Gilbert Dean, John McKeon, and John C. Devereux, for the respondent.
*277By the Court.*—Roosevelt, J.Considering that the question, whether an acting municipal policeman not duly appointed under the old law was, nevertheless, continued under the new law, until removed by the commissioners as contended by the relator, is not entirely free from difficulty, the court are of opinion that the first clause of the return to the alternative mandamus should be allowed to stand, subject to replication or demurrer, as the relator may be advised.
As to the eleventh clause, which alleges that the relator, since the passage of the Metropolitan Act, entered into other employment inconsistent with his duties as a policeman, and received large compensation therefrom, the court are of opinion that that also, for the like reason, should be allowed to stand.
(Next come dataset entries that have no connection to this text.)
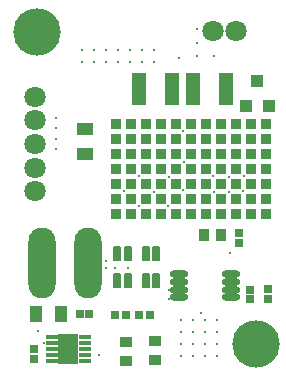
<source format=gts>
G04 Layer_Color=8388736*
%FSAX25Y25*%
%MOIN*%
G70*
G01*
G75*
G04:AMPARAMS|DCode=20|XSize=25mil|YSize=50mil|CornerRadius=3.13mil|HoleSize=0mil|Usage=FLASHONLY|Rotation=180.000|XOffset=0mil|YOffset=0mil|HoleType=Round|Shape=RoundedRectangle|*
%AMROUNDEDRECTD20*
21,1,0.02500,0.04375,0,0,180.0*
21,1,0.01875,0.05000,0,0,180.0*
1,1,0.00625,-0.00937,0.02187*
1,1,0.00625,0.00937,0.02187*
1,1,0.00625,0.00937,-0.02187*
1,1,0.00625,-0.00937,-0.02187*
%
%ADD20ROUNDEDRECTD20*%
%ADD38R,0.02572X0.02965*%
%ADD39R,0.03950X0.03556*%
%ADD40R,0.02847X0.02768*%
%ADD41R,0.02965X0.02572*%
%ADD42R,0.04540X0.11036*%
%ADD43R,0.04540X0.10642*%
%ADD44R,0.04000X0.04400*%
%ADD45R,0.03556X0.04343*%
%ADD46R,0.04343X0.01784*%
%ADD47R,0.06666X0.10249*%
%ADD48R,0.03300X0.03300*%
%ADD49O,0.06115X0.02572*%
%ADD50R,0.02768X0.02847*%
G04:AMPARAMS|DCode=51|XSize=90.68mil|YSize=236.35mil|CornerRadius=45.34mil|HoleSize=0mil|Usage=FLASHONLY|Rotation=0.000|XOffset=0mil|YOffset=0mil|HoleType=Round|Shape=RoundedRectangle|*
%AMROUNDEDRECTD51*
21,1,0.09068,0.14567,0,0,0.0*
21,1,0.00000,0.23635,0,0,0.0*
1,1,0.09068,0.00000,-0.07283*
1,1,0.09068,0.00000,-0.07283*
1,1,0.09068,0.00000,0.07283*
1,1,0.09068,0.00000,0.07283*
%
%ADD51ROUNDEDRECTD51*%
%ADD52R,0.05524X0.04343*%
%ADD53R,0.04343X0.05524*%
%ADD54C,0.07100*%
%ADD55C,0.15800*%
%ADD56C,0.01200*%
D20*
X0368252Y0296000D02*
D03*
X0364748D02*
D03*
X0377752D02*
D03*
X0374248D02*
D03*
X0368252Y0287000D02*
D03*
X0364748D02*
D03*
X0377752D02*
D03*
X0374248D02*
D03*
D38*
X0375772Y0275700D02*
D03*
X0372228D02*
D03*
X0364228D02*
D03*
X0367772D02*
D03*
D39*
X0377300Y0260750D02*
D03*
Y0267050D02*
D03*
X0367642Y0260484D02*
D03*
Y0266783D02*
D03*
D40*
X0415000Y0284343D02*
D03*
Y0281114D02*
D03*
X0405500Y0303114D02*
D03*
Y0299886D02*
D03*
X0409000Y0281000D02*
D03*
Y0284228D02*
D03*
D41*
X0336992Y0261000D02*
D03*
Y0264543D02*
D03*
D42*
X0401012Y0351000D02*
D03*
X0383012D02*
D03*
D43*
X0389988D02*
D03*
X0371988D02*
D03*
D44*
X0407760Y0345563D02*
D03*
X0415300D02*
D03*
X0411500Y0353900D02*
D03*
D45*
X0399256Y0302500D02*
D03*
X0393744D02*
D03*
D46*
X0343008Y0268437D02*
D03*
Y0266469D02*
D03*
Y0264500D02*
D03*
Y0262532D02*
D03*
Y0260563D02*
D03*
X0353992Y0268437D02*
D03*
Y0266469D02*
D03*
Y0264500D02*
D03*
Y0262532D02*
D03*
Y0260563D02*
D03*
D47*
X0348500Y0264500D02*
D03*
D48*
X0414500Y0339500D02*
D03*
Y0334500D02*
D03*
Y0329500D02*
D03*
Y0324500D02*
D03*
Y0319500D02*
D03*
Y0314500D02*
D03*
Y0309500D02*
D03*
X0409500Y0339500D02*
D03*
Y0334500D02*
D03*
Y0329500D02*
D03*
Y0324500D02*
D03*
Y0319500D02*
D03*
Y0314500D02*
D03*
Y0309500D02*
D03*
X0404500Y0339500D02*
D03*
Y0334500D02*
D03*
Y0329500D02*
D03*
Y0324500D02*
D03*
Y0319500D02*
D03*
Y0314500D02*
D03*
Y0309500D02*
D03*
X0399500Y0339500D02*
D03*
Y0334500D02*
D03*
Y0329500D02*
D03*
Y0324500D02*
D03*
Y0319500D02*
D03*
Y0314500D02*
D03*
Y0309500D02*
D03*
X0394500Y0339500D02*
D03*
Y0334500D02*
D03*
Y0329500D02*
D03*
Y0324500D02*
D03*
Y0319500D02*
D03*
Y0314500D02*
D03*
Y0309500D02*
D03*
X0389500Y0339500D02*
D03*
Y0334500D02*
D03*
Y0329500D02*
D03*
Y0324500D02*
D03*
Y0319500D02*
D03*
Y0314500D02*
D03*
Y0309500D02*
D03*
X0384500Y0339500D02*
D03*
Y0334500D02*
D03*
Y0329500D02*
D03*
Y0324500D02*
D03*
Y0319500D02*
D03*
Y0314500D02*
D03*
Y0309500D02*
D03*
X0379500Y0339500D02*
D03*
Y0334500D02*
D03*
Y0329500D02*
D03*
Y0324500D02*
D03*
Y0319500D02*
D03*
Y0314500D02*
D03*
Y0309500D02*
D03*
X0374500Y0339500D02*
D03*
Y0334500D02*
D03*
Y0329500D02*
D03*
Y0324500D02*
D03*
Y0319500D02*
D03*
Y0314500D02*
D03*
Y0309500D02*
D03*
X0369500Y0339500D02*
D03*
Y0334500D02*
D03*
Y0329500D02*
D03*
Y0324500D02*
D03*
Y0319500D02*
D03*
Y0314500D02*
D03*
Y0309500D02*
D03*
X0364500Y0339500D02*
D03*
Y0334500D02*
D03*
Y0329500D02*
D03*
Y0324500D02*
D03*
Y0319500D02*
D03*
Y0314500D02*
D03*
Y0309500D02*
D03*
D49*
X0385240Y0289339D02*
D03*
Y0286780D02*
D03*
Y0284221D02*
D03*
Y0281661D02*
D03*
X0402760Y0289339D02*
D03*
Y0286780D02*
D03*
Y0284221D02*
D03*
Y0281661D02*
D03*
D50*
X0355500Y0276000D02*
D03*
X0352272D02*
D03*
D51*
X0339823Y0293000D02*
D03*
X0355177D02*
D03*
D52*
X0354000Y0337634D02*
D03*
Y0329366D02*
D03*
D53*
X0337866Y0276000D02*
D03*
X0346134D02*
D03*
D54*
X0396626Y0370500D02*
D03*
X0404500D02*
D03*
X0337500Y0316952D02*
D03*
Y0324852D02*
D03*
Y0332752D02*
D03*
Y0340626D02*
D03*
Y0348500D02*
D03*
D55*
X0411000Y0266000D02*
D03*
X0338000Y0370000D02*
D03*
D56*
X0340400Y0266500D02*
D03*
X0338400Y0270400D02*
D03*
X0402300Y0296346D02*
D03*
X0402760Y0281661D02*
D03*
X0404500Y0309500D02*
D03*
X0394000Y0274000D02*
D03*
X0398000D02*
D03*
X0392700Y0276500D02*
D03*
X0382000Y0281000D02*
D03*
X0382202Y0284000D02*
D03*
X0386000Y0274000D02*
D03*
X0390000D02*
D03*
X0377300Y0260750D02*
D03*
X0367642Y0260484D02*
D03*
X0340000Y0284000D02*
D03*
X0389500Y0309500D02*
D03*
X0379500Y0329000D02*
D03*
X0414500Y0319500D02*
D03*
X0347500Y0268000D02*
D03*
X0349500D02*
D03*
X0347500Y0265500D02*
D03*
X0349500D02*
D03*
X0346000Y0277000D02*
D03*
Y0274500D02*
D03*
X0336992Y0261000D02*
D03*
X0364500Y0329500D02*
D03*
X0369500D02*
D03*
Y0324500D02*
D03*
X0364500D02*
D03*
Y0319500D02*
D03*
X0369500D02*
D03*
Y0314500D02*
D03*
X0364500D02*
D03*
Y0309500D02*
D03*
X0369500D02*
D03*
X0374500D02*
D03*
Y0314500D02*
D03*
Y0319500D02*
D03*
Y0324500D02*
D03*
X0379500Y0319500D02*
D03*
Y0314500D02*
D03*
Y0309500D02*
D03*
X0384000D02*
D03*
X0384500Y0314500D02*
D03*
Y0319500D02*
D03*
Y0329500D02*
D03*
X0389500D02*
D03*
Y0334500D02*
D03*
Y0339500D02*
D03*
X0384500D02*
D03*
Y0334500D02*
D03*
X0389500Y0324500D02*
D03*
X0394500Y0314500D02*
D03*
Y0324500D02*
D03*
X0399500D02*
D03*
Y0314500D02*
D03*
X0404500D02*
D03*
X0409500Y0324500D02*
D03*
X0414500D02*
D03*
X0404500D02*
D03*
X0409500Y0314500D02*
D03*
X0414500Y0309500D02*
D03*
X0394500D02*
D03*
X0383012Y0351000D02*
D03*
X0389988D02*
D03*
X0385500Y0361500D02*
D03*
X0391500Y0366500D02*
D03*
Y0362000D02*
D03*
X0397000D02*
D03*
X0391500Y0371000D02*
D03*
X0344500Y0341500D02*
D03*
Y0338000D02*
D03*
Y0334500D02*
D03*
Y0331000D02*
D03*
X0354000Y0329366D02*
D03*
X0398000Y0270000D02*
D03*
X0394000D02*
D03*
X0390000D02*
D03*
X0386000D02*
D03*
X0398000Y0266000D02*
D03*
X0394000D02*
D03*
X0390000D02*
D03*
X0386000D02*
D03*
X0398000Y0262000D02*
D03*
X0394000D02*
D03*
X0390000D02*
D03*
X0386000D02*
D03*
X0353000Y0360000D02*
D03*
X0357000D02*
D03*
X0361000D02*
D03*
X0365000D02*
D03*
X0369000D02*
D03*
X0373000D02*
D03*
X0377000D02*
D03*
Y0364000D02*
D03*
X0373000D02*
D03*
X0369000D02*
D03*
X0365000D02*
D03*
X0361000D02*
D03*
X0357000D02*
D03*
X0353000D02*
D03*
X0361100Y0293700D02*
D03*
Y0291500D02*
D03*
X0364100D02*
D03*
X0368300D02*
D03*
X0364500Y0339500D02*
D03*
X0369500D02*
D03*
X0374500D02*
D03*
X0379500D02*
D03*
X0364500Y0334500D02*
D03*
X0369500D02*
D03*
X0374500D02*
D03*
X0379500D02*
D03*
X0374500Y0329500D02*
D03*
X0394500Y0339500D02*
D03*
X0399500D02*
D03*
X0394500Y0334500D02*
D03*
X0399500D02*
D03*
X0404500D02*
D03*
Y0329500D02*
D03*
X0399500D02*
D03*
X0394500D02*
D03*
X0404500Y0339500D02*
D03*
X0409500D02*
D03*
X0414500D02*
D03*
Y0334500D02*
D03*
Y0329500D02*
D03*
X0409500Y0334500D02*
D03*
Y0329500D02*
D03*
Y0309500D02*
D03*
X0399500D02*
D03*
X0414500Y0314500D02*
D03*
X0358631Y0262500D02*
D03*
X0379500Y0324500D02*
D03*
X0366900Y0317200D02*
D03*
X0371900Y0312000D02*
D03*
Y0322100D02*
D03*
X0376900Y0316900D02*
D03*
X0381700Y0312200D02*
D03*
X0386800Y0317300D02*
D03*
X0381900Y0321800D02*
D03*
X0386900Y0326900D02*
D03*
X0386800Y0337200D02*
D03*
X0396800Y0322100D02*
D03*
X0401900Y0321800D02*
D03*
X0407000Y0322100D02*
D03*
X0406800Y0317000D02*
D03*
X0401900Y0316900D02*
D03*
X0396900D02*
D03*
M02*

</source>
In these two particulars, therefore, the order appealed from will be modified, and, in other respects, affirmed, without costs.
Peoole on rel. McCune a. Metropolitan Police, 19 IV". Y. (6 M. P. Smith) R.
The form, of the order as settled was as follows:
“ A return having been made to the alternative mandamus issued in this case, and the relator having presented seven written objections to said return, and the same having been argued by the counsel for the respective parties, and due deliberation having been thereupon had, and it appearing to the court that the said objections are in several particulars well founded,
“ Ordered, that the first, fifth, sixth, seventh, eighth, ninth, tenth, and eleventh articles or branches of the said return be stricken out, or quashed ; and no amendment consequent upon such alterations being suggested by the respondents, and the usual time for the relator to reply or demur having expired; it is further ordered, that such time be extended till the expiration of five days from the date of this order, with liberty to either party, on two days’ notice, in case no plea or demurrer to the return so modified shall be interposed, to notice the matter for a hearing as a non-enumerated motion, to be heard and disposed of on the return as modified by this order.”
Present, Roosevelt, P. J., Clerke and Sutherland, JJ.